Problem statement
Your response should be an exact reproduction of the data below, beginning at the line containing "vfov_deg: 45.4" and ending with the final line.

Information shown
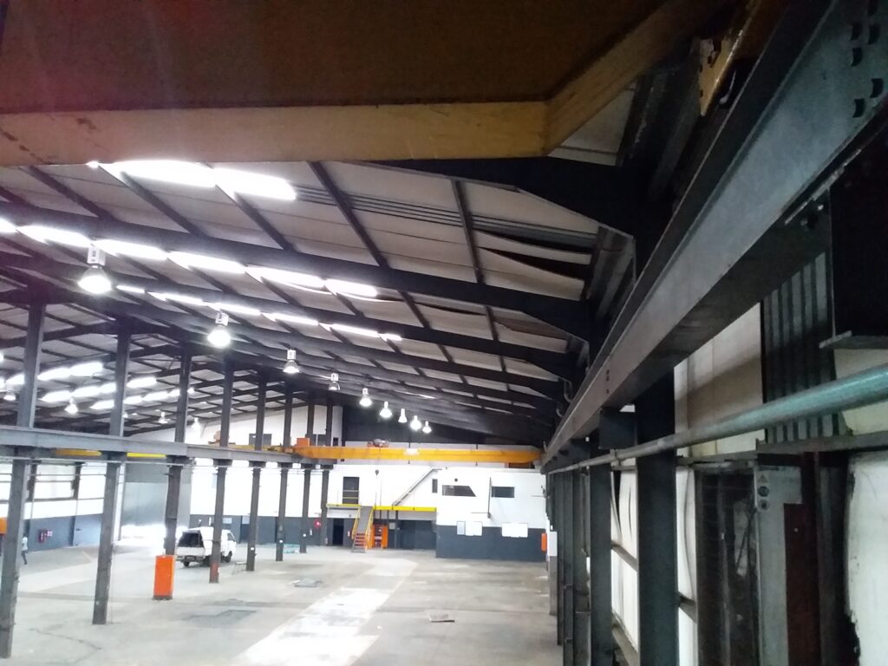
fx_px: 795
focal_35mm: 31
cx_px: 444
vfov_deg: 45.4
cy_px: 333
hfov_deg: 58.4
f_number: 2.2
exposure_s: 1/17
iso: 400
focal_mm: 3.3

Task output
vfov_deg: 45.4
cy_px: 333
hfov_deg: 58.4
f_number: 2.2
exposure_s: 1/17
iso: 400
focal_mm: 3.3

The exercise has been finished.